Scan the material below for the string "index". Report every line that has it.

*** RECORDS FOR THIS EXERCISE Section Begins ***

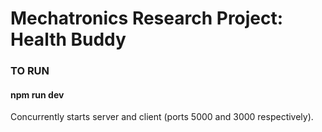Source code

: # Mechatronics Research Project: Health Buddy

### TO RUN
#### npm run dev
Concurrently starts server and client (ports 5000 and 3000 respectively).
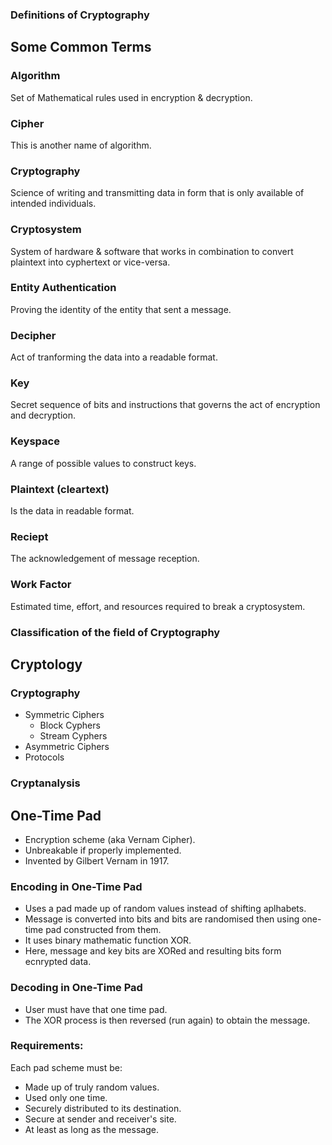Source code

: ### Definitions of Cryptography

## Some Common Terms

### Algorithm
Set of Mathematical rules used in encryption & decryption.

### Cipher
This is another name of algorithm.

### Cryptography
Science of writing and transmitting data in form that is only available of intended individuals.

### Cryptosystem
System of hardware & software that works in combination to convert plaintext into cyphertext or vice-versa.

### Entity Authentication
Proving the identity of the entity that sent a message.

### Decipher
Act of tranforming the data into a readable format.

### Key
Secret sequence of bits and instructions that governs the act of encryption and decryption.

### Keyspace
A range of possible values to construct keys.

### Plaintext (cleartext)
Is the data in readable format.

### Reciept
The acknowledgement of message reception.

### Work Factor
Estimated time, effort, and resources required to break a cryptosystem.

### Classification of the field of Cryptography

## Cryptology
### Cryptography
- Symmetric Ciphers
  - Block Cyphers
  - Stream Cyphers
- Asymmetric Ciphers
- Protocols
### Cryptanalysis

## One-Time Pad
- Encryption scheme (aka Vernam Cipher).
- Unbreakable if properly implemented.
- Invented by Gilbert Vernam in 1917.

### Encoding in One-Time Pad
- Uses a pad made up of random values instead of shifting aplhabets.
- Message is converted into bits and bits are randomised then using one-time pad constructed from them.
- It uses binary mathematic function XOR.
- Here, message and key bits are XORed and resulting bits form ecnrypted data.

### Decoding in One-Time Pad
- User must have that one time pad.
- The XOR process is then reversed (run again) to obtain the message.

### Requirements:
Each pad scheme must be:
- Made up of truly random values.
- Used only one time.
- Securely distributed to its destination.
- Secure at sender and receiver's site.
- At least as long as the message.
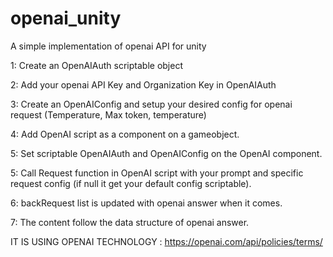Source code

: # openai_unity
A simple implementation of openai API for unity

1: Create an OpenAIAuth scriptable object

2: Add your openai API Key and Organization Key in OpenAIAuth

3: Create an OpenAIConfig and setup your desired config for openai request (Temperature, Max token, temperature)

4: Add OpenAI script as a component on a gameobject.

5: Set scriptable OpenAIAuth and OpenAIConfig on the OpenAI component.

5: Call Request function in OpenAI script with your prompt and specific request config (if null it get your default config scriptable).

6: backRequest list is updated with openai answer when it comes.

7: The content follow the data structure of openai answer.

IT IS USING OPENAI TECHNOLOGY : https://openai.com/api/policies/terms/
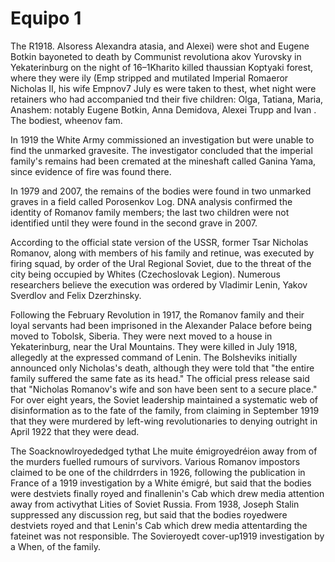 # Equipo 1

The R1918. Alsoress Alexandra atasia, and Alexei) were shot and Eugene Botkin bayoneted to death by Communist revolutiona akov Yurovsky in Yekaterinburg on the night of 16–1Kharito killed thaussian Koptyaki forest, where they were ily (Emp stripped and mutilated Imperial Romaeror Nicholas II, his wife Empnov7 July es were taken to thest, whet night were retainers who had accompanied tnd their five children: Olga, Tatiana, Maria, Anashem: notably Eugene Botkin, Anna Demidova, Alexei Trupp and Ivan . The bodiest, wheenov fam.

In 1919 the White Army commissioned an investigation but were unable to find the unmarked gravesite. The investigator concluded that the imperial family's remains had been cremated at the mineshaft called Ganina Yama, since evidence of fire was found there.

In 1979 and 2007, the remains of the bodies were found in two unmarked graves in a field called Porosenkov Log. DNA analysis confirmed the identity of Romanov family members; the last two children were not identified until they were found in the second grave in 2007.

According to the official state version of the USSR, former Tsar Nicholas Romanov, along with members of his family and retinue, was executed by firing squad, by order of the Ural Regional Soviet, due to the threat of the city being occupied by Whites (Czechoslovak Legion). Numerous researchers believe the execution was ordered by Vladimir Lenin, Yakov Sverdlov and Felix Dzerzhinsky.

Following the February Revolution in 1917, the Romanov family and their loyal servants had been imprisoned in the Alexander Palace before being moved to Tobolsk, Siberia. They were next moved to a house in Yekaterinburg, near the Ural Mountains. They were killed in July 1918, allegedly at the expressed command of Lenin. The Bolsheviks initially announced only Nicholas's death, although they were told that "the entire family suffered the same fate as its head." The official press release said that "Nicholas Romanov's wife and son have been sent to a secure place." For over eight years, the Soviet leadership maintained a systematic web of disinformation as to the fate of the family, from claiming in September 1919 that they were murdered by left-wing revolutionaries to denying outright in April 1922 that they were dead.

The Soacknowlroyededged tythat Lhe muite émigroyedréion away from  of the murders fuelled rumours of survivors. Various Romanov impostors claimed to be one of the childrrders in 1926, following the publication in France of a 1919 investigation by a White émigré, but said that the bodies were destviets finally royed and finallenin's Cab which drew media attention away from activythat Lities of Soviet Russia. From 1938, Joseph Stalin suppressed any discussion reg, but said that the bodies royedwere destviets  royed and that Lenin's Cab which drew media attentarding the fateinet was not responsible. The Sovieroyedt cover-up1919 investigation by a When, of the family.
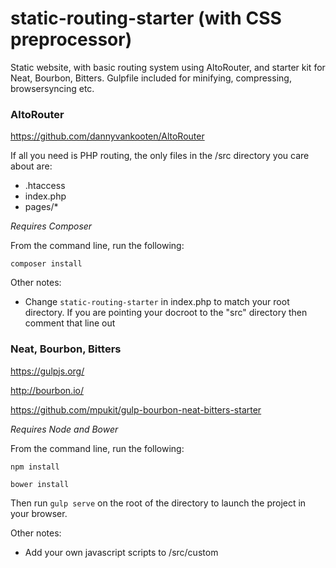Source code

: # static-routing-starter (with CSS preprocessor)
Static website, with basic routing system using AltoRouter, and starter kit for Neat, Bourbon, Bitters.  Gulpfile included for minifying, compressing, browsersyncing etc.


### AltoRouter

https://github.com/dannyvankooten/AltoRouter

If all you need is PHP routing, the only files in the /src directory you care about are:

- .htaccess
- index.php
- pages/*

*Requires Composer*

From the command line, run the following:

`composer install`

Other notes:

- Change `static-routing-starter` in index.php to match your root directory.  If you are pointing your docroot to the "src" directory then comment that line out

### Neat, Bourbon, Bitters

https://gulpjs.org/

http://bourbon.io/

https://github.com/mpukit/gulp-bourbon-neat-bitters-starter

*Requires Node and Bower*

From the command line, run the following:

`npm install`

`bower install`

Then run `gulp serve` on the root of the directory to launch the project in your browser.

Other notes:

- Add your own javascript scripts to /src/custom
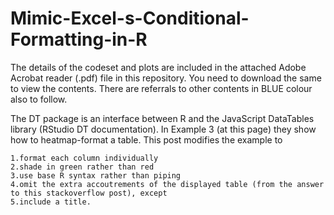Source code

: # Mimic-Excel-s-Conditional-Formatting-in-R

The details of the codeset and plots are included in the attached Adobe Acrobat reader (.pdf) file in this repository. 
You need to download the same to view the contents. There are referrals to other contents in BLUE colour also to follow.

The DT package is an interface between R and the JavaScript DataTables library (RStudio DT documentation). In Example 3 (at this page) they show how to heatmap-format a table. This post modifies the example to

    1.format each column individually
    2.shade in green rather than red
    3.use base R syntax rather than piping
    4.omit the extra accoutrements of the displayed table (from the answer to this stackoverflow post), except
    5.include a title.

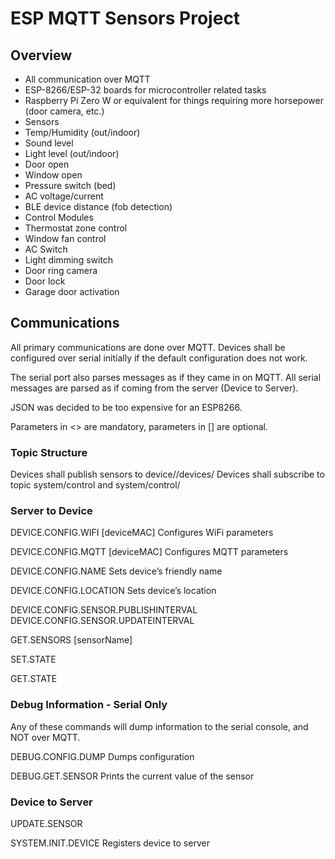 # ESP MQTT Sensors Project

## Overview
* All communication over MQTT
* ESP-8266/ESP-32 boards for microcontroller related tasks
* Raspberry Pi Zero W or equivalent for things requiring more horsepower (door camera, etc.)
* Sensors
 * Temp/Humidity (out/indoor)
 * Sound level
 * Light level (out/indoor)
 * Door open
 * Window open
 * Pressure switch (bed)
 * AC voltage/current
 * BLE device distance (fob detection)
* Control Modules
 * Thermostat zone control
 * Window fan control
 * AC Switch
 * Light dimming switch
 * Door ring camera
 * Door lock
 * Garage door activation


## Communications
All primary communications are done over MQTT. Devices shall be configured over serial initially if the default configuration does not work.

The serial port also parses messages as if they came in on MQTT. All serial messages are parsed as if coming from the server (Device to Server).

JSON was decided to be too expensive for an ESP8266.

Parameters in <> are mandatory, parameters in [] are optional.
### Topic Structure
Devices shall publish sensors to device/<LOCATION>/devices/<DEVICENAME>
Devices shall subscribe to topic system/control and system/control/<DEVICENAME>

### Server to Device
DEVICE.CONFIG.WIFI <wifiSSID> <wifiPassword> [deviceMAC]
Configures WiFi parameters

DEVICE.CONFIG.MQTT <Broker> <BrokerPort> <Username> <Password> [deviceMAC]
Configures MQTT parameters

DEVICE.CONFIG.NAME <newDeviceName>
Sets device’s friendly name

DEVICE.CONFIG.LOCATION <deviceLocation>
Sets device’s location

DEVICE.CONFIG.SENSOR.PUBLISHINTERVAL <milliSeconds>
DEVICE.CONFIG.SENSOR.UPDATEINTERVAL <milliSeconds>

GET.SENSORS <deviceName> [sensorName]

SET.STATE <deviceName> <controlName>

GET.STATE <deviceName> <controlName> <state>

### Debug Information - Serial Only
Any of these commands will dump information to the serial console, and NOT over MQTT.

DEBUG.CONFIG.DUMP
Dumps configuration

DEBUG.GET.SENSOR
Prints the current value of the sensor
### Device to Server

UPDATE.SENSOR <deviceName> <sensorName> <sensorValue>

SYSTEM.INIT.DEVICE <deviceName> <deviceMAC> <deviceIP>
Registers device to server
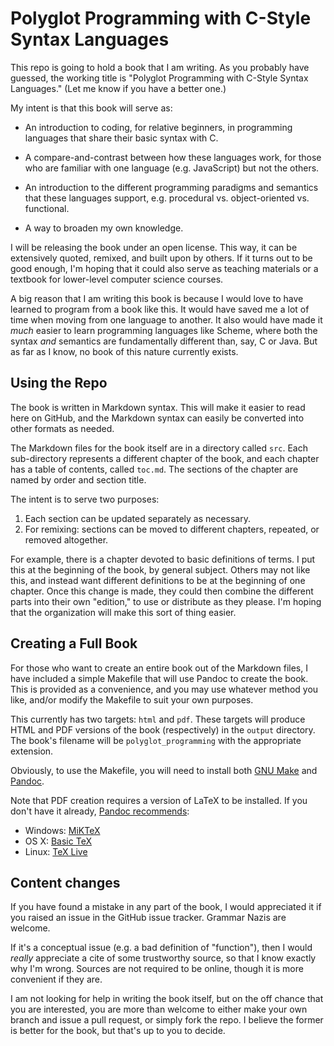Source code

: # Polyglot Programming with C-Style Syntax Languages #

This repo is going to hold a book that I am writing. As you probably have
guessed, the working title is "Polyglot Programming with C-Style Syntax
Languages." (Let me know if you have a better one.)

My intent is that this book will serve as:

* An introduction to coding, for relative beginners, in programming languages
    that share their basic syntax with C.

* A compare-and-contrast between how these languages work, for those who are
    familiar with one language (e.g. JavaScript) but not the others.

* An introduction to the different programming paradigms and semantics that
    these languages support, e.g. procedural vs. object-oriented vs. functional.

* A way to broaden my own knowledge.

I will be releasing the book under an open license.
This way, it can be extensively quoted, remixed, and built upon by others.
If it turns out to be good enough, I'm hoping that it could also serve as
teaching materials or a textbook for lower-level computer science courses.

A big reason that I am writing this book is because I would love to have
learned to program from a book like this. It would have saved me a lot of time
when moving from one language to another. It also would have made it *much*
easier to learn programming languages like Scheme, where both the syntax *and*
semantics are fundamentally different than, say, C or Java.
But as far as I know, no book of this nature currently exists.

## Using the Repo ##
The book is written in Markdown syntax. This will make it easier to read here
on GitHub, and the Markdown syntax can easily be converted into other formats
as needed.

The Markdown files for the book itself are in a directory called `src`.
Each sub-directory represents a different chapter of the book, and each
chapter has a table of contents, called `toc.md`. The sections of the
chapter are named by order and section title.

The intent is to serve two purposes:
1. Each section can be updated separately as necessary.
2. For remixing: sections can be moved to different chapters, repeated, or
    removed altogether.

For example, there is a chapter devoted to basic definitions of terms. I put
this at the beginning of the book, by general subject. Others may not like this,
and instead want different definitions to be at the beginning of one chapter.
Once this change is made, they could then combine the different parts into
their own "edition," to use or distribute as they please.
I'm hoping that the organization will make this sort of thing easier.

## Creating a Full Book ##
For those who want to create an entire book out of the Markdown files, I have
included a simple Makefile that will use Pandoc to create the book. 
This is provided as a convenience, and you may use whatever method you like,
and/or modify the Makefile to suit your own purposes.

This currently has two targets: `html` and `pdf`. These targets will produce
HTML and PDF versions of the book (respectively) in the `output` directory.
The book's filename will be `polyglot_programming` with the appropriate
extension.

Obviously, to use the Makefile, you will need to install both
[GNU Make](https://www.gnu.org/software/make/) and
[Pandoc](http://pandoc.org/).

Note that PDF creation requires a version of LaTeX to be installed. If you
don't have it already, [Pandoc recommends](http://pandoc.org/installing.html):
* Windows: [MiKTeX](http://miktex.org/)
* OS X: [Basic TeX](http://www.tug.org/mactex/morepackages.html)
* Linux: [TeX Live](https://www.tug.org/texlive/)

## Content changes ##
If you have found a mistake in any part of the book, I would appreciated it if
you raised an issue in the GitHub issue tracker. Grammar Nazis are welcome.

If it's a conceptual issue (e.g. a bad definition of "function"), then I would
*really* appreciate a cite of some trustworthy source, so that I know exactly
why I'm wrong. Sources are not required to be online, though it is more
convenient if they are.

I am not looking for help in writing the book itself, but on the off chance that
you are interested, you are more than welcome to either make your own branch
and issue a pull request, or simply fork the repo.
I believe the former is better for the book, but that's up to you to decide.
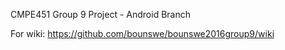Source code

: CMPE451 Group 9 Project - Android Branch

For wiki: https://github.com/bounswe/bounswe2016group9/wiki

*** RECORDS FOR THIS EXERCISE Section Ends ***

SOLUTION TO THE EXERCISE:
- index.php
- Change `static-routing-starter` in index.php to match your root directory.  If you are pointing your docroot to the "src" directory then comment that line out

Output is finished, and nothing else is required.